What the task requires => Where the word "einem" occurs in a line of the listing below, copy that line.

Data under study =>
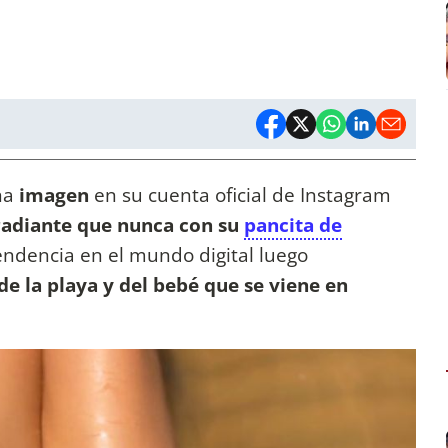
na
imagen
en su cuenta oficial de Instagram
adiante que nunca con su
pancita de
tendencia en el mundo digital luego
 de la playa y del bebé que se viene en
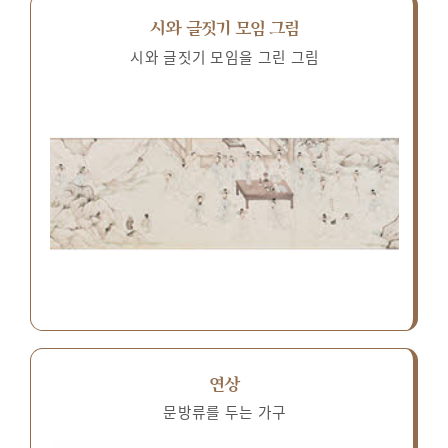
시와 글짓기 모임 그림
시와 글짓기 모임을 그린 그림
연상
문방류를 두는 가구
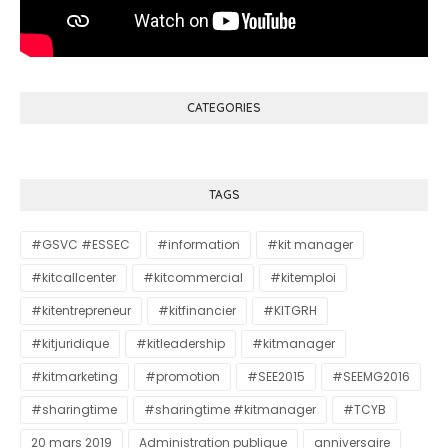
CATEGORIES
TAGS
#GSVC #ESSEC
#information
#kit manager
#kitcallcenter
#kitcommercial
#kitemploi
#kitentrepreneur
#kitfinancier
#KITGRH
#kitjuridique
#kitleadership
#kitmanager
#kitmarketing
#promotion
#SEE2015
#SEEMG2016
#sharingtime
#sharingtime #kitmanager
#TCYB
20 mars 2019
Administration publique
anniversaire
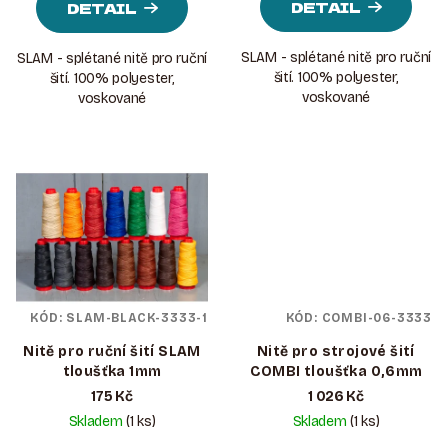
Ů
DETAIL
DETAIL
SLAM - splétané nitě pro ruční
SLAM - splétané nitě pro ruční
šití. 100% polyester,
šití. 100% polyester,
voskované
voskované
KÓD:
SLAM-BLACK-3333-1
KÓD:
COMBI-06-3333
Nitě pro ruční šití SLAM
Nitě pro strojové šití
tloušťka 1mm
COMBI tloušťka 0,6mm
175 Kč
1 026 Kč
Skladem
(1 ks)
Skladem
(1 ks)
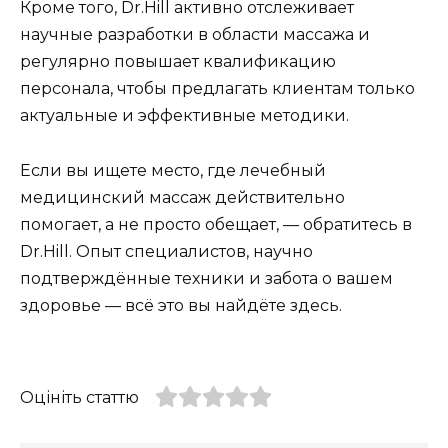
Кроме того, Dr.Hill активно отслеживает
научные разработки в области массажа и
регулярно повышает квалификацию
персонала, чтобы предлагать клиентам только
актуальные и эффективные методики.
Если вы ищете место, где лечебный
медицинский массаж действительно
помогает, а не просто обещает, — обратитесь в
Dr.Hill. Опыт специалистов, научно
подтверждённые техники и забота о вашем
здоровье — всё это вы найдёте здесь.
Оцініть статтю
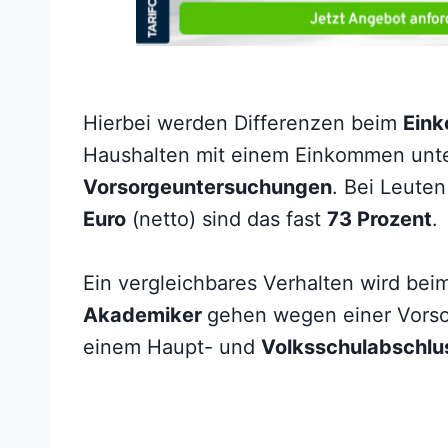
Hierbei werden Differenzen beim
Ein
Haushalten mit einem Einkommen unt
Vorsorgeuntersuchungen
. Bei Leute
Euro
(netto) sind das fast
73 Prozent
.
Ein vergleichbares Verhalten wird be
Akademiker
gehen wegen einer Vorso
einem Haupt- und
Volksschulabschl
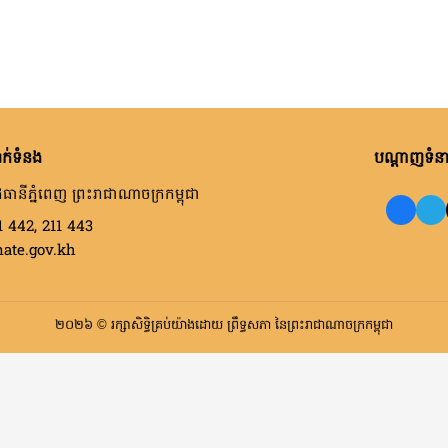
ក់ទំនង
បណ្តាញទំនាក
ធានីភ្នំពេញ ព្រះរាជាណាចក្រកម្ពុជា
1 442, 211 443
nate.gov.kh
២០២៦ © រក្សាសិទ្ធិគ្រប់យ៉ាងដោយ ព្រឹទ្ធសភា នៃព្រះរាជាណាចក្រកម្ពុជា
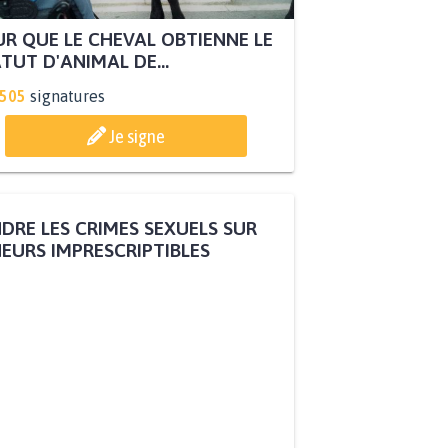
R QUE LE CHEVAL OBTIENNE LE
TUT D'ANIMAL DE...
.505
signatures
Je signe
DRE LES CRIMES SEXUELS SUR
EURS IMPRESCRIPTIBLES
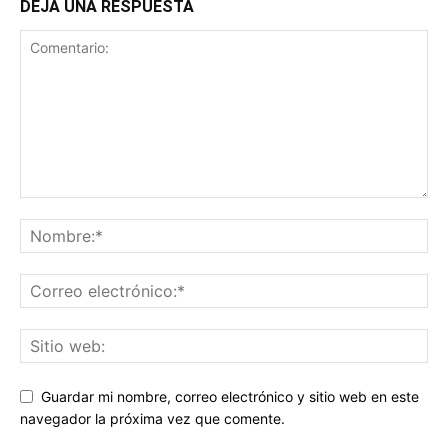
DEJA UNA RESPUESTA
Guardar mi nombre, correo electrónico y sitio web en este
navegador la próxima vez que comente.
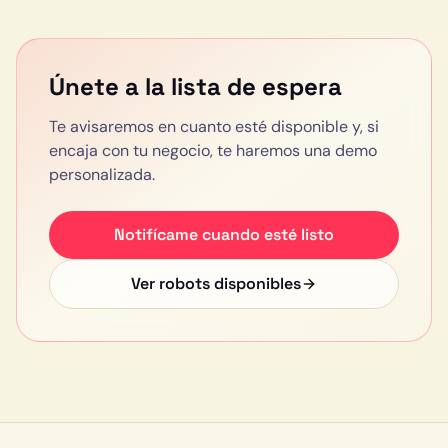
Únete a la lista de espera
Te avisaremos en cuanto esté disponible y, si
encaja con tu negocio, te haremos una demo
personalizada.
Notifícame cuando esté listo
Ver robots disponibles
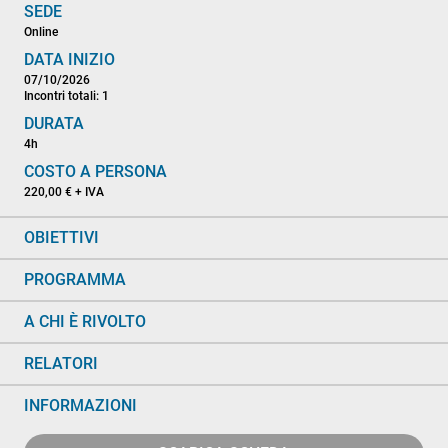
SEDE
Online
DATA INIZIO
07/10/2026
Incontri totali: 1
DURATA
4h
COSTO A PERSONA
220,00 € + IVA
OBIETTIVI
PROGRAMMA
A CHI È RIVOLTO
RELATORI
INFORMAZIONI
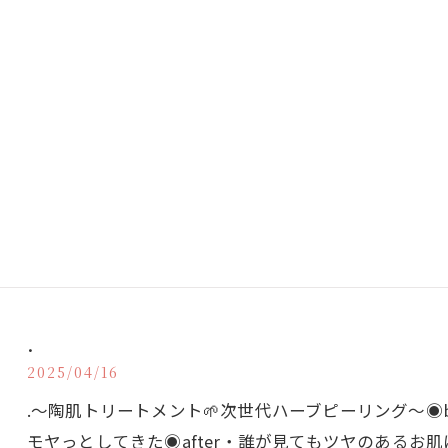
.
2025/04/16
.〜陶肌トリートメント🌱次世代ハーブピーリング〜◉b
モヤっとしてきた◉after・誰が見てもツヤのあるお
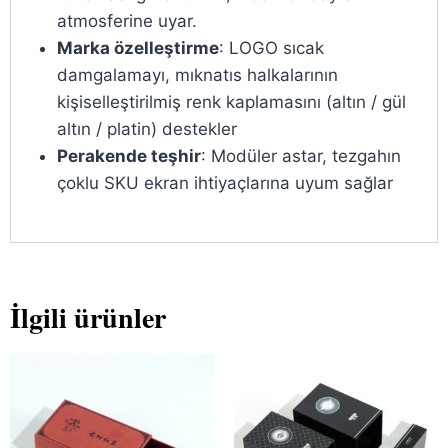
atmosferine uyar.
Marka özelleştirme
: LOGO sıcak
damgalamayı, mıknatıs halkalarının
kişiselleştirilmiş renk kaplamasını (altın / gül
altın / platin) destekler
Perakende teşhir
: Modüler astar, tezgahın
çoklu SKU ekran ihtiyaçlarına uyum sağlar
İlgili ürünler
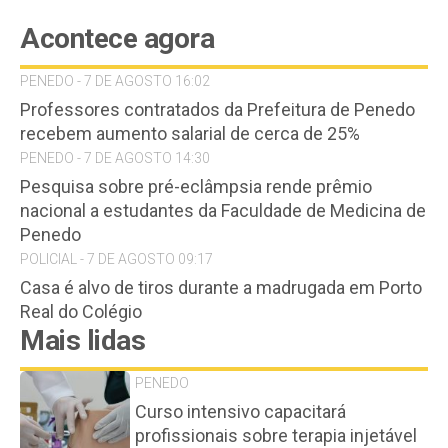
Acontece agora
PENEDO - 7 DE AGOSTO 16:02
Professores contratados da Prefeitura de Penedo
recebem aumento salarial de cerca de 25%
PENEDO - 7 DE AGOSTO 14:30
Pesquisa sobre pré-eclâmpsia rende prêmio
nacional a estudantes da Faculdade de Medicina de
Penedo
POLICIAL - 7 DE AGOSTO 09:17
Casa é alvo de tiros durante a madrugada em Porto
Real do Colégio
Mais lidas
PENEDO
Curso intensivo capacitará
profissionais sobre terapia injetável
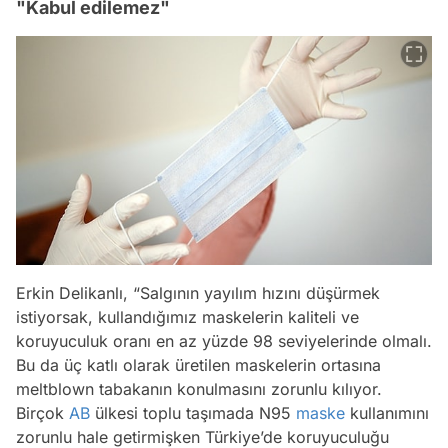
"Kabul edilemez"
Erkin Delikanlı, “Salgının yayılım hızını düşürmek
istiyorsak, kullandığımız maskelerin kaliteli ve
koruyuculuk oranı en az yüzde 98 seviyelerinde olmalı.
Bu da üç katlı olarak üretilen maskelerin ortasına
meltblown tabakanın konulmasını zorunlu kılıyor.
Birçok
AB
ülkesi toplu taşımada N95
maske
kullanımını
zorunlu hale getirmişken Türkiye’de koruyuculuğu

Solved problem =>
Haushalten mit einem Einkommen unt
einem Haupt- und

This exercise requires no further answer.